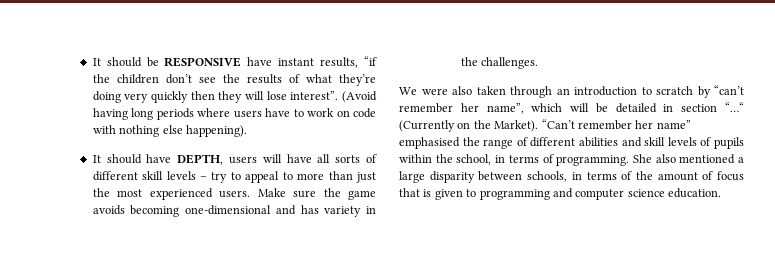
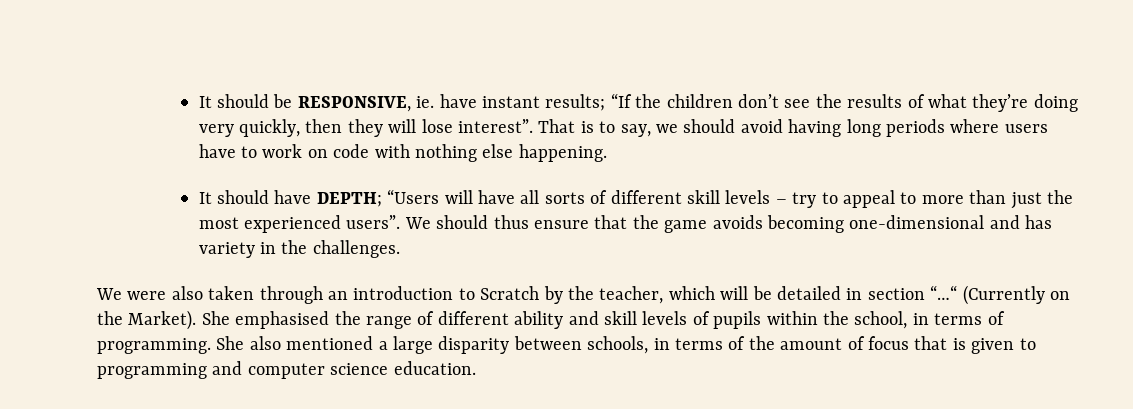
[164,56,377,68] RESPONSIVE have instant results, “if -> [297,93,632,112] RESPONSIVE, ie. have instant results; “If
[151,91,189,103] quickly -> [238,119,300,137] quickly,
[341,91,377,103] (Avoid -> [538,119,783,137] That is to say, we should avoid
[185,125,247,137] happening). -> [518,144,607,162] happening.
[177,154,257,165] DEPTH, users -> [316,189,440,207] DEPTH; “Users
[219,188,317,198] users. Make sure -> [346,215,628,229] users”. We should thus ensure that
[656,85,744,98] [399,103,524,114] scratch by “can’t remember her name”, -> [480,286,664,304] Scratch by the teacher,
[541,119,691,130] “Can’t remember her name” -> [201,311,230,325] She
[579,137,618,147] abilities -> [514,311,564,329] ability

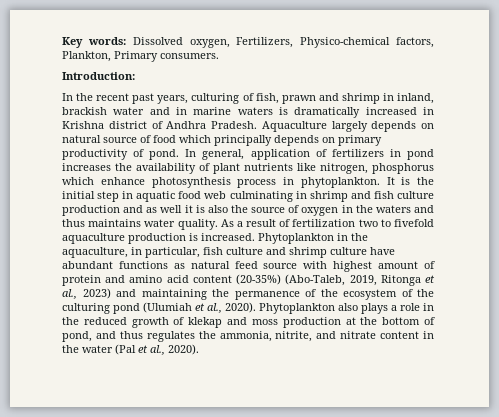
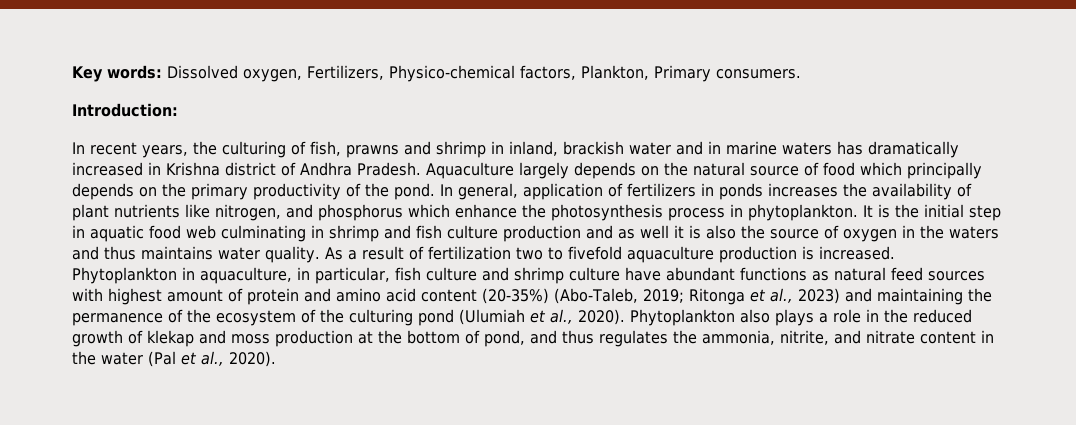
[76,93,189,104] the recent past years, -> [90,141,217,158] recent years, the
[281,95,316,104] prawn -> [346,145,399,158] prawns
[279,107,288,115] is -> [837,141,863,155] has
(434, 126) none -> [664,162,688,176] the
(335, 140) none -> [162,183,186,197] the
(145, 153) none -> [365,183,389,197] the
[406,149,434,160] pond -> [719,183,763,200] ponds
(368, 168) none -> [286,204,313,218] and
(145, 181) none -> [522,204,546,218] the
[351,233,368,241] the -> (195, 273) none
[263,263,298,269] source -> [928,271,985,281] sources
[349,275,377,286] 2019, -> [642,289,684,303] 2019;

········

> [Problem]
Before printing the records again, strip out the pictures; change nothing else.

> [Written response]
[164,56,377,68] RESPONSIVE have instant results, “if -> [297,93,632,112] RESPONSIVE, ie. have instant results; “If
[151,91,189,103] quickly -> [238,119,300,137] quickly,
[341,91,377,103] (Avoid -> [538,119,783,137] That is to say, we should avoid
[185,125,247,137] happening). -> [518,144,607,162] happening.
[177,154,257,165] DEPTH, users -> [316,189,440,207] DEPTH; “Users
[219,188,317,198] users. Make sure -> [346,215,628,229] users”. We should thus ensure that
[656,85,744,98] [399,103,524,114] scratch by “can’t remember her name”, -> [480,286,664,304] Scratch by the teacher,
[541,119,691,130] “Can’t remember her name” -> [201,311,230,325] She
[579,137,618,147] abilities -> [514,311,564,329] ability

[76,93,189,104] the recent past years, -> [90,141,217,158] recent years, the
[281,95,316,104] prawn -> [346,145,399,158] prawns
[279,107,288,115] is -> [837,141,863,155] has
(434, 126) none -> [664,162,688,176] the
(335, 140) none -> [162,183,186,197] the
(145, 153) none -> [365,183,389,197] the
[406,149,434,160] pond -> [719,183,763,200] ponds
(368, 168) none -> [286,204,313,218] and
(145, 181) none -> [522,204,546,218] the
[351,233,368,241] the -> (195, 273) none
[263,263,298,269] source -> [928,271,985,281] sources
[349,275,377,286] 2019, -> [642,289,684,303] 2019;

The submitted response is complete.